The Palace is still in use as the office of the President of Malta. Seventeenth century tapestries and stunning ceiling paintings adorn the palace and it is well worth taking the time to explore.
Gozo Folklore Museum
The neighbouring island of Gozo is the place to discover more about Malta’s folklore and history. The Folklore museum in Victoria, Gozo’s capital, will introduce you to the history of the island, and is situated in a cluster of medieval houses within the Citadel. The museum is well laid out with each room dedicated to a different aspect of everyday life; you’ll even be able to discover how food was once prepared on the island, and then go and sample a traditional meal in a small neighbouring restaurant.
Although these are not, strictly speaking, classified as museums, anyone who wishes to learn more about the ancient history of the island should go and visit these sites. The ‘Hal Salffieni Hypogeum’ is an underground place of worship in the town of Paola, southwest of Valetta and is believed to be globally unique - it will give you ample opportunity to take a walk back to 2,500 BC.

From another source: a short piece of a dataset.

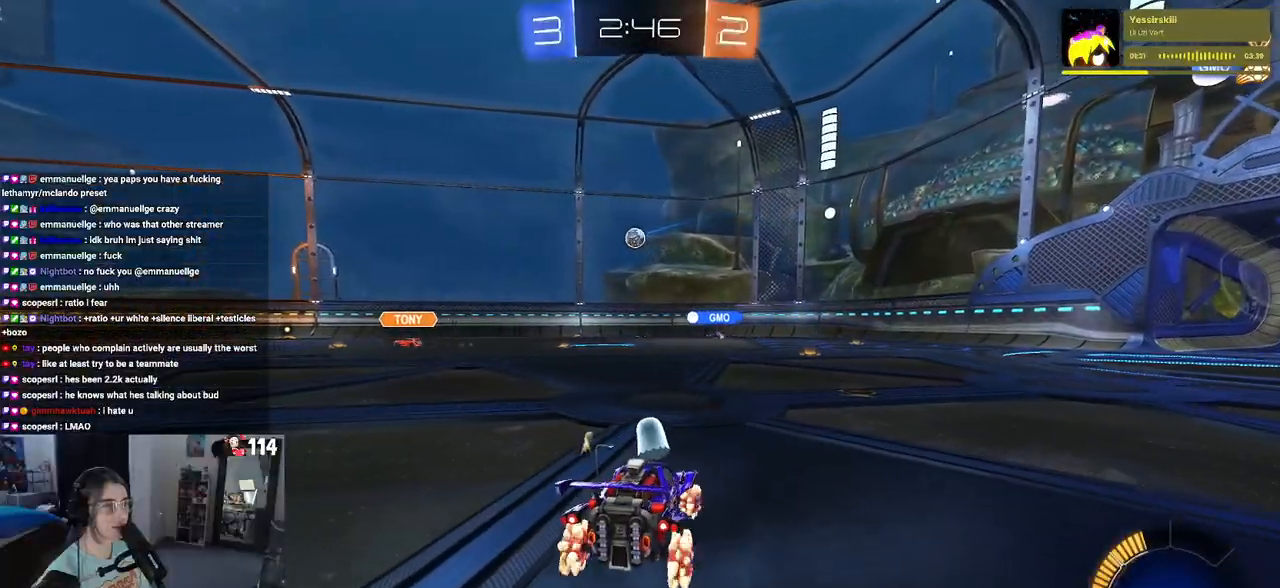
{"buttons": ["R1", "R2"], "left_stick": "left", "right_stick": "center", "events": [[33, "left_stick", "left"], [300, "R1", "down"]]}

Another important temple is the Gganitja site on Gozo, which dates back to 3,500 BC. This is a UNESCO World Heritage site and is a short distance from the port of Xaghra - and there are many other ancient temples spread across the whole of Malta and Gozo.
National Museum of the Arts
Based in Valetta, this splendid museum is home to works by local and international artists. There is a stunning painting by Turner, as well as numerous fine examples from the Italian baroque. Many globally renowned artists, including the British artist Victor Pasmore, have had exhibitions here, and the museum has a fine display of Maltese paintings. Silver enthusiasts will enjoy the museum’s collection - look out for the 15th century French silver chalice.
Valetta itself is also a UNESCO World heritage site, so a trip to the city will introduce you to the palaces of the Order of St John, the city’s founders, as well as many other superb cathedrals and museums.